### Task requirements
Could you repeat the data word for word while skipping the pictures?

### Records for this task
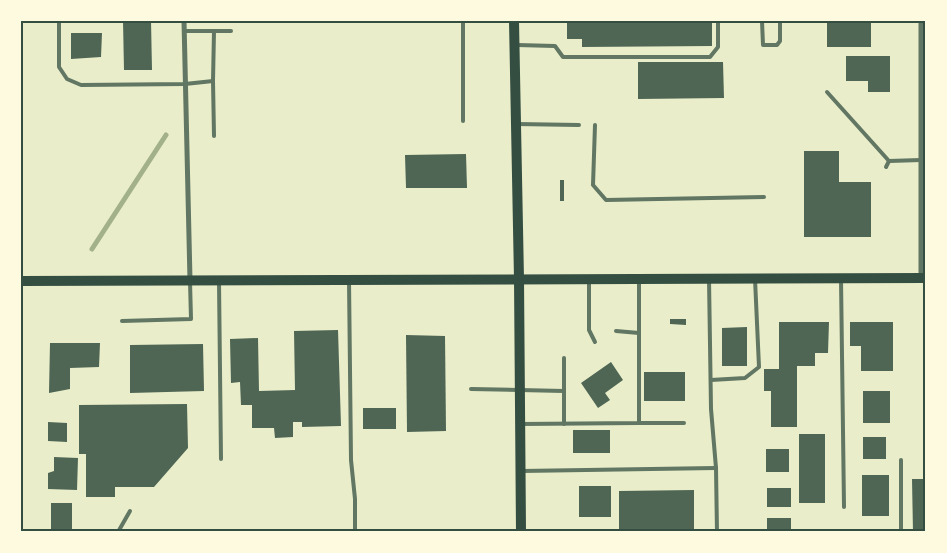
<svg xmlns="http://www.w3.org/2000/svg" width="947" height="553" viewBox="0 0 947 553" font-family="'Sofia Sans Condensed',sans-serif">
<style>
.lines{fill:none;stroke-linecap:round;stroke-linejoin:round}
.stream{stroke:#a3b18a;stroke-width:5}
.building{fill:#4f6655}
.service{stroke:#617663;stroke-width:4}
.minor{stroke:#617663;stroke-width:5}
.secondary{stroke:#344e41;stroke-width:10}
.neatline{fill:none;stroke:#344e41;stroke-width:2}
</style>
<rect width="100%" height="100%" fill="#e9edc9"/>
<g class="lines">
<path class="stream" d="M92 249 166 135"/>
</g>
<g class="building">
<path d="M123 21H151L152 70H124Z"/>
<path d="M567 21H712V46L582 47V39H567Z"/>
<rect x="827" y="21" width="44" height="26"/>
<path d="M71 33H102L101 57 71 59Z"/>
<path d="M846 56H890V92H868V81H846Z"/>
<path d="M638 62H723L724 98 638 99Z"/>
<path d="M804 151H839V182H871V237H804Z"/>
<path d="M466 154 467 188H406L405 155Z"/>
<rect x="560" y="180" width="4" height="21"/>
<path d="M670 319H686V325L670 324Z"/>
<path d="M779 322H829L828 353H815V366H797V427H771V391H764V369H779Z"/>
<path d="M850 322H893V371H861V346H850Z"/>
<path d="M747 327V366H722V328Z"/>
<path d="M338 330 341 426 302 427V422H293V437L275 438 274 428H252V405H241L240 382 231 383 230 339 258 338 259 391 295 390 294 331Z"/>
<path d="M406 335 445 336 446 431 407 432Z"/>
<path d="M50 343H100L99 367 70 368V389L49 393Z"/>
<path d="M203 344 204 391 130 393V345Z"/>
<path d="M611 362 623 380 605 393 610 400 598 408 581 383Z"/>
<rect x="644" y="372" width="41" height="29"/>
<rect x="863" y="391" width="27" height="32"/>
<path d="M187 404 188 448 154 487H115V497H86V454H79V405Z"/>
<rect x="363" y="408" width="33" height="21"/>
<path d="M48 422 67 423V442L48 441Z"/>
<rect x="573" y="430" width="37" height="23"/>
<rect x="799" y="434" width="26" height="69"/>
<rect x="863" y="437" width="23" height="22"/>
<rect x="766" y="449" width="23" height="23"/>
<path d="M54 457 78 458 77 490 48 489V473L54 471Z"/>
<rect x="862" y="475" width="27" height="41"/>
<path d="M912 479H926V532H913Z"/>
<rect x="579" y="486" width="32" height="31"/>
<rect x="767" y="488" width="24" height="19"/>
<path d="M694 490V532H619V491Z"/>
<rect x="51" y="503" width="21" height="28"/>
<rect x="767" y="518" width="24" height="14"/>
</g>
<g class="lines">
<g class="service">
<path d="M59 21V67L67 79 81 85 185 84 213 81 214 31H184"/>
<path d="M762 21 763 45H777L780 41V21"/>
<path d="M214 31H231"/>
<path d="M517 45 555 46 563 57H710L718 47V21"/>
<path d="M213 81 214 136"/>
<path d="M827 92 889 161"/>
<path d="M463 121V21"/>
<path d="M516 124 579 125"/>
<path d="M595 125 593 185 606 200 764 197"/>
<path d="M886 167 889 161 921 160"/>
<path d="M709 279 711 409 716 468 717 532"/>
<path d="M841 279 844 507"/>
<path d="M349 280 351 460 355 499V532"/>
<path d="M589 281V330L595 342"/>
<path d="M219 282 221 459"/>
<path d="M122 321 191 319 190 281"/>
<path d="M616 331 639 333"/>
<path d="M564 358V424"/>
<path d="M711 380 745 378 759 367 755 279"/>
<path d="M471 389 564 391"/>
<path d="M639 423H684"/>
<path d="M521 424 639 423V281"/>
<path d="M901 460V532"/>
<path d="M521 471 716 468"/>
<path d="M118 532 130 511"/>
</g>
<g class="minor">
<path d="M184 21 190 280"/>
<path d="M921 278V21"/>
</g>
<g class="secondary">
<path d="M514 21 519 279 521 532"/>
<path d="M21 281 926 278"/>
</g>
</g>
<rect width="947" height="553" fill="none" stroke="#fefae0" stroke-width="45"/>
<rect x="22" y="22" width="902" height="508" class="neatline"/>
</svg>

### The completed task
<svg xmlns="http://www.w3.org/2000/svg" width="947" height="553" viewBox="0 0 947 553" font-family="'Sofia Sans Condensed',sans-serif">
<style>
.lines{fill:none;stroke-linecap:round;stroke-linejoin:round}
.stream{stroke:#a3b18a;stroke-width:5}
.building{fill:#4f6655}
.service{stroke:#617663;stroke-width:4}
.minor{stroke:#617663;stroke-width:5}
.secondary{stroke:#344e41;stroke-width:10}
.neatline{fill:none;stroke:#344e41;stroke-width:2}
</style>
<rect width="100%" height="100%" fill="#e9edc9"/>
<g class="lines">
<path class="stream" d="M92 249 166 135"/>
</g>
<g class="building">
<path d="M123 21H151L152 70H124Z"/>
<path d="M567 21H712V46L582 47V39H567Z"/>
<rect x="827" y="21" width="44" height="26"/>
<path d="M71 33H102L101 57 71 59Z"/>
<path d="M846 56H890V92H868V81H846Z"/>
<path d="M638 62H723L724 98 638 99Z"/>
<path d="M804 151H839V182H871V237H804Z"/>
<path d="M466 154 467 188H406L405 155Z"/>
<rect x="560" y="180" width="4" height="21"/>
<path d="M670 319H686V325L670 324Z"/>
<path d="M779 322H829L828 353H815V366H797V427H771V391H764V369H779Z"/>
<path d="M850 322H893V371H861V346H850Z"/>
<path d="M747 327V366H722V328Z"/>
<path d="M338 330 341 426 302 427V422H293V437L275 438 274 428H252V405H241L240 382 231 383 230 339 258 338 259 391 295 390 294 331Z"/>
<path d="M406 335 445 336 446 431 407 432Z"/>
<path d="M50 343H100L99 367 70 368V389L49 393Z"/>
<path d="M203 344 204 391 130 393V345Z"/>
<path d="M611 362 623 380 605 393 610 400 598 408 581 383Z"/>
<rect x="644" y="372" width="41" height="29"/>
<rect x="863" y="391" width="27" height="32"/>
<path d="M187 404 188 448 154 487H115V497H86V454H79V405Z"/>
<rect x="363" y="408" width="33" height="21"/>
<path d="M48 422 67 423V442L48 441Z"/>
<rect x="573" y="430" width="37" height="23"/>
<rect x="799" y="434" width="26" height="69"/>
<rect x="863" y="437" width="23" height="22"/>
<rect x="766" y="449" width="23" height="23"/>
<path d="M54 457 78 458 77 490 48 489V473L54 471Z"/>
<rect x="862" y="475" width="27" height="41"/>
<path d="M912 479H926V532H913Z"/>
<rect x="579" y="486" width="32" height="31"/>
<rect x="767" y="488" width="24" height="19"/>
<path d="M694 490V532H619V491Z"/>
<rect x="51" y="503" width="21" height="28"/>
<rect x="767" y="518" width="24" height="14"/>
</g>
<g class="lines">
<g class="service">
<path d="M59 21V67L67 79 81 85 185 84 213 81 214 31H184"/>
<path d="M762 21 763 45H777L780 41V21"/>
<path d="M214 31H231"/>
<path d="M517 45 555 46 563 57H710L718 47V21"/>
<path d="M213 81 214 136"/>
<path d="M827 92 889 161"/>
<path d="M463 121V21"/>
<path d="M516 124 579 125"/>
<path d="M595 125 593 185 606 200 764 197"/>
<path d="M886 167 889 161 921 160"/>
<path d="M709 279 711 409 716 468 717 532"/>
<path d="M841 279 844 507"/>
<path d="M349 280 351 460 355 499V532"/>
<path d="M589 281V330L595 342"/>
<path d="M219 282 221 459"/>
<path d="M122 321 191 319 190 281"/>
<path d="M616 331 639 333"/>
<path d="M564 358V424"/>
<path d="M711 380 745 378 759 367 755 279"/>
<path d="M471 389 564 391"/>
<path d="M639 423H684"/>
<path d="M521 424 639 423V281"/>
<path d="M901 460V532"/>
<path d="M521 471 716 468"/>
<path d="M118 532 130 511"/>
</g>
<g class="minor">
<path d="M184 21 190 280"/>
<path d="M921 278V21"/>
</g>
<g class="secondary">
<path d="M514 21 519 279 521 532"/>
<path d="M21 281 926 278"/>
</g>
</g>
<rect width="947" height="553" fill="none" stroke="#fefae0" stroke-width="45"/>
<rect x="22" y="22" width="902" height="508" class="neatline"/>
</svg>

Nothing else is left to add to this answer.